En Afrique du Sud, l'ANC diffuse la chanson clandestinement dans des stades de football, grâce à des hauts-parleurs cachés dans la foule. Même dans sa cellule de Poollsmoor, Madiba – surnom affectueux de Nelson Mandela – en entend parler et le note dans son calendrier sous la date du 15 mars 1984.
Wembley, 1988
Le 11 juin 1988, Jerry Dammers organise un concert géant pour le 70e anniversaire de Nelson Mandela dans le stade de Wembley. A l'époque, le gouvernement de Margaret Thatcher soutien le pouvoir ségrégationniste de Peter W. Botha: l'ANC est considérée comme une organisation terroriste.
Le concert rassemble 72'000 personnes pour onze heures de musique. Sa diffusion est télévisée dans soixante pays et de nombreuses stars y participent: Sting, Whoopi Goldberg, Peter Gabriel, George Michael, Youssou N'Dour, Stevie Wonder, Eurythmics, Dire Straits, Eric Clapton, Bryan Adams, Whitney Houston, Tracy Chapman et les Simple Minds... ces derniers composent une chanson pour l'événement: "Mandela Day".
>> Regarder Simple Minds interpréter "Mandela Day" en 1990:
Le concert du 11 juin 1988 à Wembley est l'un des sommets de la vague du rock humanitaire et a aidé à la prise de conscience du grand public.

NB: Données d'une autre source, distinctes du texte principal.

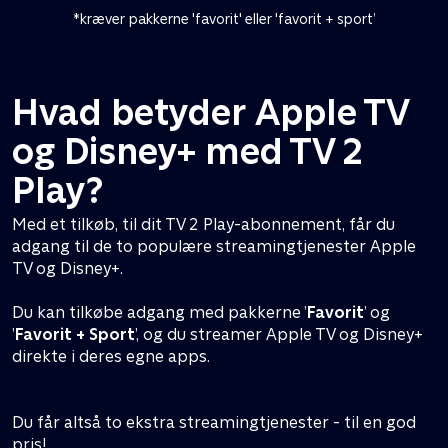
*kræver pakkerne 'favorit' eller 'favorit + sport’
Hvad betyder Apple TV
og Disney+ med TV 2
Play?
Med et tilkøb, til dit TV 2 Play-abonnement, får du
adgang til de to populære streamingtjenester Apple
TV og Disney+.
Du kan tilkøbe adgang med pakkerne ’
Favorit
’ og
’
Favorit + Sport
’, og du streamer Apple TV og Disney+
direkte i deres egne apps.
Du får altså to ekstra streamingtjenester - til en god
pris!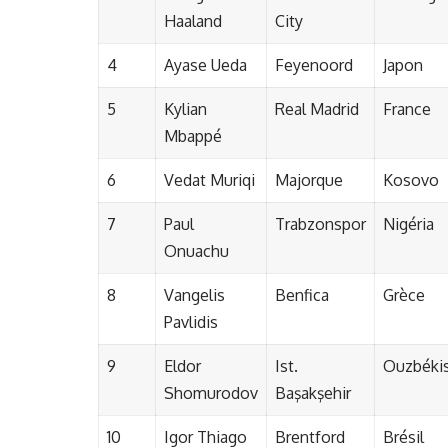
Haaland
City
4
Ayase Ueda
Feyenoord
Japon
5
Kylian
Real Madrid
France
Mbappé
6
Vedat Muriqi
Majorque
Kosovo
7
Paul
Trabzonspor
Nigéria
Onuachu
8
Vangelis
Benfica
Grèce
Pavlidis
9
Eldor
Ist.
Ouzbéki
Shomurodov
Başakşehir
10
Igor Thiago
Brentford
Brésil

La paix grâce à la musique
Neuf ans plus tard, Johnny Clegg, autre artiste grand pourfendeur de l'apartheid, sera surpris sur scène à Francfort, en 1997, par Nelson Mandela lui-même alors qu'il interprète son titre "Asimbonanga", titre qui parle du leader noir.
>> Regarder Johnny Clegg et Nelson Mandela sur scène en 1997:
Madiba reçoit le micro des mains de celui qui fut surnommé "le zoulou blanc" et dit: "C'est la musique et la danse qui me mettent en paix avec le monde. Et en paix avec moi-même".